According to Housing Finance’s own dashboard that attempts to show the progress of the state and local programs, 28,545 requests for rent help have been made with requests totaling $151 million. The program can pay back rent from the start of the pandemic in March of 2020 and also pay future rent for income eligible applicants for a total of 18 months of payments.
But so far, only 2,800 checks have been sent out, totalling about $14 million, less than 10 percent of the current applicants.
Ho told the Housing Committee members that her agency distributes about $30 million in federal funds in normal years and will be spending more than $500 million in rental assistance this year and next. That number is on top of the $85 million in assistance that was distributed last year with money from the state’s share of the CARES Act.
“I know for people who are waiting it is causing stress and anxiety,” she said. “Just know that help is on the way if you submitted and qualify for the program.” There is more than enough federal money to cover all eligible back rent, she said. Ho acknowledged glitches in the rollout.
“It wasn’t perfect on Day 1. If I had waited for a perfect system on Day 1 I don’t think we would be up and running and we’d be having a different conversation,” she said. “I think getting it up and running and making improvements as we go was the right way to go.”
Ho said she expects the pace of payments to increase. The pressure to make that happen increases each month as the phase-out of the eviction ban begins. Starting July 14, landlords can begin actions against tenants who violated non-economic aspects of their leases. Evictions against tenants who have not paid rent and are not eligible for rental assistance can begin in mid-September.
Only those who are income eligible and who have started applications are protected from evictions through June 1, 2022.

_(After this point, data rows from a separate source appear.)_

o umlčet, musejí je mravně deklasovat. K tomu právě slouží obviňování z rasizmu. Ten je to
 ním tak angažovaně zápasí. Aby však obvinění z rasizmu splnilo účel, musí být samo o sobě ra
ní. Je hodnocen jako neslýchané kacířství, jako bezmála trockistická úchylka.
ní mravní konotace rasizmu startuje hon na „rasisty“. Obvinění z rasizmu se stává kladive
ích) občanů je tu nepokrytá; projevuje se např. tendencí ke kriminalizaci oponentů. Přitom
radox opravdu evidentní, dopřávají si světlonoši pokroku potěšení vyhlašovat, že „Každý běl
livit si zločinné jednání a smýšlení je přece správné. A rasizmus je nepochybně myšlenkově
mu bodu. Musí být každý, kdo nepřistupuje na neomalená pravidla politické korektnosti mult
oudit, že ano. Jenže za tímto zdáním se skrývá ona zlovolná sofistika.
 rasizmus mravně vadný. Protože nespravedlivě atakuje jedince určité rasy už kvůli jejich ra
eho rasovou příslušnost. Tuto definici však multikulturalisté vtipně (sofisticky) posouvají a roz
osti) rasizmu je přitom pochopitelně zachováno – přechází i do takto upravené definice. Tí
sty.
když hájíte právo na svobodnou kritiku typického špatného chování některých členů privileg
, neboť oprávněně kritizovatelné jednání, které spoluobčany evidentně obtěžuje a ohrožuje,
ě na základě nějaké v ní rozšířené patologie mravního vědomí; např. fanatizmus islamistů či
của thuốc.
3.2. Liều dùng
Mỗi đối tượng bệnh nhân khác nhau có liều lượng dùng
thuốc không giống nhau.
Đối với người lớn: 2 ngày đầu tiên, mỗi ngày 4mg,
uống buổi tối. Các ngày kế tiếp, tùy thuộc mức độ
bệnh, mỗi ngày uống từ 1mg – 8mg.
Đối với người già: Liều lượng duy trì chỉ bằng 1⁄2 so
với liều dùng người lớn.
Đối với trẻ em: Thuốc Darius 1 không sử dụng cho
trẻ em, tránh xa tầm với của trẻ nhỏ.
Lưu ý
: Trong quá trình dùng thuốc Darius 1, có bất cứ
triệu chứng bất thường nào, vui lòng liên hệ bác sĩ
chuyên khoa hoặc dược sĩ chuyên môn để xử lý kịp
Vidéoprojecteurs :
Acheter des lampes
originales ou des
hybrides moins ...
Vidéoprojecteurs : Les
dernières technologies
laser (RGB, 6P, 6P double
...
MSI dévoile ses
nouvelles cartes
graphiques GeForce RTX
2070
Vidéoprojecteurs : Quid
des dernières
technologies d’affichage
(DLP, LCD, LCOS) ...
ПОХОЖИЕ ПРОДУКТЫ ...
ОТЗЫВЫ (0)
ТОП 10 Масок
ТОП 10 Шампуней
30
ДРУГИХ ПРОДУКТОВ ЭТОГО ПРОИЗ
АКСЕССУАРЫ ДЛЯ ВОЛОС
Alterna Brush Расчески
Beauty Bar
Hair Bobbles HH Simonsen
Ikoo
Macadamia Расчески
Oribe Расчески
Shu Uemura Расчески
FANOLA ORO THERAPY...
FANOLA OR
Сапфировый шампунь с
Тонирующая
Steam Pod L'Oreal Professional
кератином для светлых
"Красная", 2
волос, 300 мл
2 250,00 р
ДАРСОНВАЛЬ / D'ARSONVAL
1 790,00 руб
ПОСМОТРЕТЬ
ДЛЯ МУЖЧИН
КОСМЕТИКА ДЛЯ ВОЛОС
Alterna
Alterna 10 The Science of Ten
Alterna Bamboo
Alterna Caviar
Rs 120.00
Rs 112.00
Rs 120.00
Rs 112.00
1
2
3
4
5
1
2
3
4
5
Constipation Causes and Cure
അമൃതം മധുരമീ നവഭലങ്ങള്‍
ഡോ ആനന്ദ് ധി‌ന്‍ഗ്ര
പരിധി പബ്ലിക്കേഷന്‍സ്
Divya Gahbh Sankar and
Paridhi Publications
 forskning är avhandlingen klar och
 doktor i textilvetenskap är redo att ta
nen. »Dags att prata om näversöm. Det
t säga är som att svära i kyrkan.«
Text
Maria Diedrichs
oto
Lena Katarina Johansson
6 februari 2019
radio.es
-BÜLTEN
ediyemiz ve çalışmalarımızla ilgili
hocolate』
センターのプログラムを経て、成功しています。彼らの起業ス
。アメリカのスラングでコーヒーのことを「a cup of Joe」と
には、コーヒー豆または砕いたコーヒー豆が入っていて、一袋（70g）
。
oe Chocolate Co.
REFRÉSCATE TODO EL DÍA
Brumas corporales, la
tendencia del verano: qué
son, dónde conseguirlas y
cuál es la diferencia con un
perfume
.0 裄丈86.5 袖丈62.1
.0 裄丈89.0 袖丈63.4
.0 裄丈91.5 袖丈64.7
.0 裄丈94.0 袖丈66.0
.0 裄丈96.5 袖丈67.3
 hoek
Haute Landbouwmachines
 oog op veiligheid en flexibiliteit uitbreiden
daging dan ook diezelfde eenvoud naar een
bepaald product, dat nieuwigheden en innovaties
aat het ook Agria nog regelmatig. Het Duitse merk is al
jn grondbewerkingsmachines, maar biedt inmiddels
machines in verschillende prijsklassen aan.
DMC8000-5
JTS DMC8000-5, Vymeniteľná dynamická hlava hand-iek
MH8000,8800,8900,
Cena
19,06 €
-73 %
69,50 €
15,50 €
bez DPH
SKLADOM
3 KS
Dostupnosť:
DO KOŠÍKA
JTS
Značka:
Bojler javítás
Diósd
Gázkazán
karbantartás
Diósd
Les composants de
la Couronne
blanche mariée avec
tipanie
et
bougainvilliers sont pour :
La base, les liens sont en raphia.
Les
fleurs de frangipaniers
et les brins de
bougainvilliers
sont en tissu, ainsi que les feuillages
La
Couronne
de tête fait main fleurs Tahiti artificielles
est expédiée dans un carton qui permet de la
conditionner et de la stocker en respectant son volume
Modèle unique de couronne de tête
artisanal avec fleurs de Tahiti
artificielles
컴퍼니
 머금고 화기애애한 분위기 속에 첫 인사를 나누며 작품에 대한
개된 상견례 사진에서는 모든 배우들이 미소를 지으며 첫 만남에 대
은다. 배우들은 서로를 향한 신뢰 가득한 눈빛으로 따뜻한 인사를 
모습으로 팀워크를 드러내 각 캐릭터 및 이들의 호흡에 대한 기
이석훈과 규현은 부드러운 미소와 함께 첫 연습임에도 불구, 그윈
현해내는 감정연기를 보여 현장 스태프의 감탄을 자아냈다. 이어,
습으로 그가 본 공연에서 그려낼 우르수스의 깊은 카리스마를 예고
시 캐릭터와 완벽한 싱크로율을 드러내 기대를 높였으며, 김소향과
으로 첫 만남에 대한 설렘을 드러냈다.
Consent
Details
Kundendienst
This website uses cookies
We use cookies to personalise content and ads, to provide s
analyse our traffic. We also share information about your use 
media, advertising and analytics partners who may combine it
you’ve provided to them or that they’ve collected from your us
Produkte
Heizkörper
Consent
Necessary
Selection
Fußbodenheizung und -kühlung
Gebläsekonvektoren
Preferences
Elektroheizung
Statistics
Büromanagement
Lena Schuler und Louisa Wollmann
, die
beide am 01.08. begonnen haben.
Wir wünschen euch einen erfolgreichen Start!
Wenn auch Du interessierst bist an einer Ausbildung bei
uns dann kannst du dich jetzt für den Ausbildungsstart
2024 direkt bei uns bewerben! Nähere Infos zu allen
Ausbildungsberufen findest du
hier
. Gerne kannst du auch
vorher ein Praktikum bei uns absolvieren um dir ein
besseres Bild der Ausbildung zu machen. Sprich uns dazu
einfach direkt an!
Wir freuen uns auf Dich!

There is bipartisan agreement that a lot of problems can be solved in the rental housing market by getting money to landlords. That has tempered criticism of the agency and is making promoting the program a higher priority. To that end Draheim appeared with Ho, Duckworth, Lt. Gov. Peggy Flanagan and DFL lawmakers two weeks ago to highlight the upcoming eviction calendar under a bipartisan law passed last month.
“We’re all dealing with the hand we were dealt,” Draheim, a Republican from Madison Lake, said. Federal rules prevent landlords from initiating applications even though he said it would speed up the flow of money. But getting people to apply at renthelpmn.org has been the unifying tenet of GOP-DFL negotiations on the issue.
“We can pick it apart. We can complain about this or that. But the goal is to get people to renthelpmn.org or call 211,” he said. “It is time to move on.”
During the hearing, Ho spoke about the politics of the confirmation fight without directly mentioning the confirmation fight. After complimenting Republican and DFL members for reaching a compromise on the off-ramp, she said: “Housing is a bipartisan issue, or a non-partisan issue. We need more housing, we all need homes regardless of ideology, regardless of where we live in the state and we need to work together on this. I’m not in it for the politics.”
Gazelka left some solace for Ho and other commissioners who remain unconfirmed and therefore vulnerable, at least that their tenure might last into the fall and winter. When asked if he might take up the issue of confirming Walz appointments when the Legislature reconvenes in September, he said it wasn’t his plan.
“What will September look like for a special session? Our intent would be that we just do the front-line workers. We don’t have an agenda beyond that.”